Compared with the current breeding lines, the local landraces had 76 more alleles in 27 markers, with 2.8 more alleles per locus, and the mean values of GDI and PIC were 0.08 and 0.09 higher, respectively. In addition, the mean value of heterozygosity of 27 markers in the landraces was 0.16, while the heterozygosity of the current breeding lines was 0.07. The results indicated that some accessions of the local landraces were more Heterozygosity, while the purity of current breeding lines was higher than that of local landraces (Tables 4, 5). The above results indicated that the genetic diversity of local landraces was higher than that of current breeding lines, while the heterozygosity of current breeding lines was less than that of local landraces.

While using the same SSR molecular markers as used in this study, the germplasm resources used in the previous studies were more numerous and more broadly sourced compared to those used in the present study, so the GDI and PIC values were higher in those studies compared to those reported herein. For example, Nicola et al. analyzed 1352 pepper accessions using 28 SSR markers, and the mean values of the GDI and PIC were 0.70 and 0.67, respectively9. Zhang et al. analyzed 372 landraces of China by using 28 SSR markers, and the mean values of the GDI and PIC were 0.63 and 0.60, respectively11. However, Lee et al. analyzed 3821 accessions of 11 Capsicum species using 48 SNP markers, and the mean value of PIC was 0.38. Among them, 3383 C. annuum accessions had the highest PIC of 0.6910. Cheng et al. used 5149 SNP markers to analyze the genetic diversity of 398 accessions (local landraces and backbone parents) with GDI and PIC of 0.36 and 0.29, respectively39. Genetic diversity analysis of a 200-member core collection using 61 SSR markers showed the mean values of GDI and PIC were 0.40 and 0.35, respectively23. The above results indicated that the diversity of pepper accessions of China was lower compared with accessions from some other countries, and artificial selection has led to a further reduction in the genetic diversity of breeding lines.

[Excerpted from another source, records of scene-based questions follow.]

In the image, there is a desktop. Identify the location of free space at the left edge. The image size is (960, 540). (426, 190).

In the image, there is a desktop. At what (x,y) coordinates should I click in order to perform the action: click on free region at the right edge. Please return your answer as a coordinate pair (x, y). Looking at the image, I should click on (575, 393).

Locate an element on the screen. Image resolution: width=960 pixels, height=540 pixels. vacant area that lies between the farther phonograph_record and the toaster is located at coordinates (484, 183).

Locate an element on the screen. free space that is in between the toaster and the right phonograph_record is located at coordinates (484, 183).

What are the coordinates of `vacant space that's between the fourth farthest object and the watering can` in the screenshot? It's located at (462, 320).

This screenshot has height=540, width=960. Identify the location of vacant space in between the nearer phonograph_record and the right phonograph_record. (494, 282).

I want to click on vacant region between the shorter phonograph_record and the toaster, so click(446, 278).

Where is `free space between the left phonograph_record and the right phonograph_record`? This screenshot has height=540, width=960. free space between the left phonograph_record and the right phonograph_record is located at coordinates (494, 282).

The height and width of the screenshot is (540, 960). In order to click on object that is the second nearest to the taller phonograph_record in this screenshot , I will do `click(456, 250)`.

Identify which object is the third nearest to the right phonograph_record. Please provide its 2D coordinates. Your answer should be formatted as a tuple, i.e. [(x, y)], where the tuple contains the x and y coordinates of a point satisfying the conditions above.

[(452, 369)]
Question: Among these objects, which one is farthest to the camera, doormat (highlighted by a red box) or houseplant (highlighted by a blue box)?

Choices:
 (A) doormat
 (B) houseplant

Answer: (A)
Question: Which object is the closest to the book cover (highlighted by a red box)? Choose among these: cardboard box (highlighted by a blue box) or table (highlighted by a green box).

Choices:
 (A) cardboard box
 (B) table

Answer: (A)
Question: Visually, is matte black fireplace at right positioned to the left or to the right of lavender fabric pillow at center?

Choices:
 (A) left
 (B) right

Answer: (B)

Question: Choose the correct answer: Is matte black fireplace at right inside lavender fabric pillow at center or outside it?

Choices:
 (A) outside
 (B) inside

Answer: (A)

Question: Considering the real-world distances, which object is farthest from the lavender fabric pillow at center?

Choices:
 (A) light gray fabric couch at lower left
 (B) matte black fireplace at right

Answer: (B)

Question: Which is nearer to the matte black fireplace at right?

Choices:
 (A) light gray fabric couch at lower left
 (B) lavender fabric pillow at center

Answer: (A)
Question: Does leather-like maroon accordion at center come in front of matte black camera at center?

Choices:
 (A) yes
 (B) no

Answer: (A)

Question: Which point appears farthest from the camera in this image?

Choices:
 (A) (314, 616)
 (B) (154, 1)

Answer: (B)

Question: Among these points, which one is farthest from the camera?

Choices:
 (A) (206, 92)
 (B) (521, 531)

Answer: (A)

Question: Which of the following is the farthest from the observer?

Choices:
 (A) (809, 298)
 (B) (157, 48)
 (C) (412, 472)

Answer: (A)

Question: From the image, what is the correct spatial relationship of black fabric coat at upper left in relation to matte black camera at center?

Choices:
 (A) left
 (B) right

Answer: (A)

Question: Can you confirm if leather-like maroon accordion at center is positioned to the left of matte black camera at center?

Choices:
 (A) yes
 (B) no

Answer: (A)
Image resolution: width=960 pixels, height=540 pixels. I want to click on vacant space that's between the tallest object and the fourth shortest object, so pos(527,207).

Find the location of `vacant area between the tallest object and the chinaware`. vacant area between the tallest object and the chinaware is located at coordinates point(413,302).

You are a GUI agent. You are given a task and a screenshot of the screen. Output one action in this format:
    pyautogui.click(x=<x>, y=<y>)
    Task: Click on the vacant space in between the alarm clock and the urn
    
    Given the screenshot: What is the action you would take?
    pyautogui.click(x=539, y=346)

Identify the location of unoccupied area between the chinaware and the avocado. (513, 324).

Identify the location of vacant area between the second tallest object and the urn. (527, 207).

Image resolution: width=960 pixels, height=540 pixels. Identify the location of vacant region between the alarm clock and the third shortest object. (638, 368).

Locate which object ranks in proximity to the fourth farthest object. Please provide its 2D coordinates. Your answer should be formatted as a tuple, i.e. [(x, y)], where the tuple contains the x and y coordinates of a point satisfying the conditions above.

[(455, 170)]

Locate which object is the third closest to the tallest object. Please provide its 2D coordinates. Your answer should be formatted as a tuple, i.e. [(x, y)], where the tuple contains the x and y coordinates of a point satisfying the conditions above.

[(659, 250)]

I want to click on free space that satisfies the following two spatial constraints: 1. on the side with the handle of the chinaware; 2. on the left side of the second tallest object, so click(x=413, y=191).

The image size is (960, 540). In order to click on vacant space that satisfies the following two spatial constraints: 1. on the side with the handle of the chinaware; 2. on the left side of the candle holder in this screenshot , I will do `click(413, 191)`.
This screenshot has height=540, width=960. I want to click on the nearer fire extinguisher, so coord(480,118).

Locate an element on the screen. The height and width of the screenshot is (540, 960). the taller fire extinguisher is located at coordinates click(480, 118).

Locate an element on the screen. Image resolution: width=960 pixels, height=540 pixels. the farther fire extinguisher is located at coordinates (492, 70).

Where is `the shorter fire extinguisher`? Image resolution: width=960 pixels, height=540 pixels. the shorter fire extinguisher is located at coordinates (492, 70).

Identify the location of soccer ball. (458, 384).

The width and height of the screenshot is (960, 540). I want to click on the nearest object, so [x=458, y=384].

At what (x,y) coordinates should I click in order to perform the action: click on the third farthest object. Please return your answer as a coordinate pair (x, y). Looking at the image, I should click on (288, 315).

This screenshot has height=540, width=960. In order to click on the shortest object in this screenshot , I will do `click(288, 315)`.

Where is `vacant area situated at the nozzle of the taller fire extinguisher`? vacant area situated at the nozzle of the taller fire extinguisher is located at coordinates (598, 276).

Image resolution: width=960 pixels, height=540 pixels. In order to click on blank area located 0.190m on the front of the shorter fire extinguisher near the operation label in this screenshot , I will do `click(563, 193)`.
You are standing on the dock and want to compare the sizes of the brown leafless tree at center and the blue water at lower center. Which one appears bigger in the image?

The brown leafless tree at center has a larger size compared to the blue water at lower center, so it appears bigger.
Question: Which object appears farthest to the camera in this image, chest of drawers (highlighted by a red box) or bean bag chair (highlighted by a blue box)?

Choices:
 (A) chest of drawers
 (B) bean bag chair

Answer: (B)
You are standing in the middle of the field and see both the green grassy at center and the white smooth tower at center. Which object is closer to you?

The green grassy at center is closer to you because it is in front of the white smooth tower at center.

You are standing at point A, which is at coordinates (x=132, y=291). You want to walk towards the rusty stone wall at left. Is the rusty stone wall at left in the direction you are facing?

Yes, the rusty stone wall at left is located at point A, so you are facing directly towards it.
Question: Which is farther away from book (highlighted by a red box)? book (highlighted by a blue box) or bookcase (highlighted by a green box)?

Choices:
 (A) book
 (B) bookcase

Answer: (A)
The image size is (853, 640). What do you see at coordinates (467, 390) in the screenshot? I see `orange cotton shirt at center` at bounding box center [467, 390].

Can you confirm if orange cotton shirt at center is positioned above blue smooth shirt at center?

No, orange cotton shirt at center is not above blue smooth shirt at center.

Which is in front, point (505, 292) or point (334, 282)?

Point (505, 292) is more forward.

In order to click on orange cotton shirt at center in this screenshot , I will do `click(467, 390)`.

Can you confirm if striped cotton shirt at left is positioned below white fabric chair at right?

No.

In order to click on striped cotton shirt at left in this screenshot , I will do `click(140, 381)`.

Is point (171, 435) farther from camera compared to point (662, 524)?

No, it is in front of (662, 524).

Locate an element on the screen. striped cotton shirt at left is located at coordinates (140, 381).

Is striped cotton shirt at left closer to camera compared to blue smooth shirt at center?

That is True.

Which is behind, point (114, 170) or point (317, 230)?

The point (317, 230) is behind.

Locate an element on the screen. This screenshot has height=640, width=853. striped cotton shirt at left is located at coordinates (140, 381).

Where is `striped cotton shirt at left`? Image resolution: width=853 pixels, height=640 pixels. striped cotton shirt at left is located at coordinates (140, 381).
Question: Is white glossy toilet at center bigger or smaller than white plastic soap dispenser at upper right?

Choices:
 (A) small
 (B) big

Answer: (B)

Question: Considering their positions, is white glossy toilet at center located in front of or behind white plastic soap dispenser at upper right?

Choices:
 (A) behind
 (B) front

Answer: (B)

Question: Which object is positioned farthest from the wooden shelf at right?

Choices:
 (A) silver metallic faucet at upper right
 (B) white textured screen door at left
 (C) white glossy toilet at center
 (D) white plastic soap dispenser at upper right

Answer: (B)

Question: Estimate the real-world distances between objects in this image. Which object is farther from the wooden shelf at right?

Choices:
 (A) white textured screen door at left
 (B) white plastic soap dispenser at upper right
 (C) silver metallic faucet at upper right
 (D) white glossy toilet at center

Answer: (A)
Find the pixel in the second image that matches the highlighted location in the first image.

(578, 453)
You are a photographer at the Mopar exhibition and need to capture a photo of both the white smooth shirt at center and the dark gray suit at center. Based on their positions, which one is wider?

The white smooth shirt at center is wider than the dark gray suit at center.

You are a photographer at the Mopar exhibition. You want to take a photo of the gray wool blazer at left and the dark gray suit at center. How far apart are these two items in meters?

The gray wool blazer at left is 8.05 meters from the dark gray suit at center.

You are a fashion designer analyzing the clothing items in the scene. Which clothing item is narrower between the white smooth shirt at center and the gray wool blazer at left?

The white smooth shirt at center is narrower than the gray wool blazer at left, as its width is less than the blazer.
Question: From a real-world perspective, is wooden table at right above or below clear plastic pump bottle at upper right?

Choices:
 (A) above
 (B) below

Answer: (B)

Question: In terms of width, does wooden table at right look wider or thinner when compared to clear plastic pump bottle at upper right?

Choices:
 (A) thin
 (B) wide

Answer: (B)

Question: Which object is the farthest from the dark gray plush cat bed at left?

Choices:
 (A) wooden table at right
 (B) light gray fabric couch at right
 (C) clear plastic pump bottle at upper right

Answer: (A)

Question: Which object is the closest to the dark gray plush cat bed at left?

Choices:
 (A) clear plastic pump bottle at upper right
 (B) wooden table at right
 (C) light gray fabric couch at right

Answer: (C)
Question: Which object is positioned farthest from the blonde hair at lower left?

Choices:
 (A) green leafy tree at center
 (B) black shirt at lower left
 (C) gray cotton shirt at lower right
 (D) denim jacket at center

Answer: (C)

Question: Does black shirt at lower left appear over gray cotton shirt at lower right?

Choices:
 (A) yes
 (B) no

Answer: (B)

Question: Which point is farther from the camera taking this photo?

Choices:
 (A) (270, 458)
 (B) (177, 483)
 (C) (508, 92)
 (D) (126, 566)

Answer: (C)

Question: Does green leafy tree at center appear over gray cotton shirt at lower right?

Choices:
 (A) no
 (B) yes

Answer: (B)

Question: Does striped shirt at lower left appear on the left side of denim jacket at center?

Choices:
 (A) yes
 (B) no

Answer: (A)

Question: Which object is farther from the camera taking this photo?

The population genetic structure analysis and principal coordinate analysis indicated that there were relatively significant differences of the genetic backgrounds between the 94 local landraces and 85 current breeding lines, but some lines in the two populations likely shared genetic backgrounds. More similar to the results of the present study, Gu et al. clustered 1904 germplasm resources of China into two major taxa by population structure analysis and principal coordinate analysis12. Cheng et al. used 5149 SNP markers to classify 398 local landraces and backbone lines into two different taxa39. Meanwhile, phylogenetic tree analysis in this study showed that the clustering results based on genetic distance were correlated with fruit shape, and germplasms of the same fruit shape were more likely to be clustered together. This result was consistent with several previous reports12,23.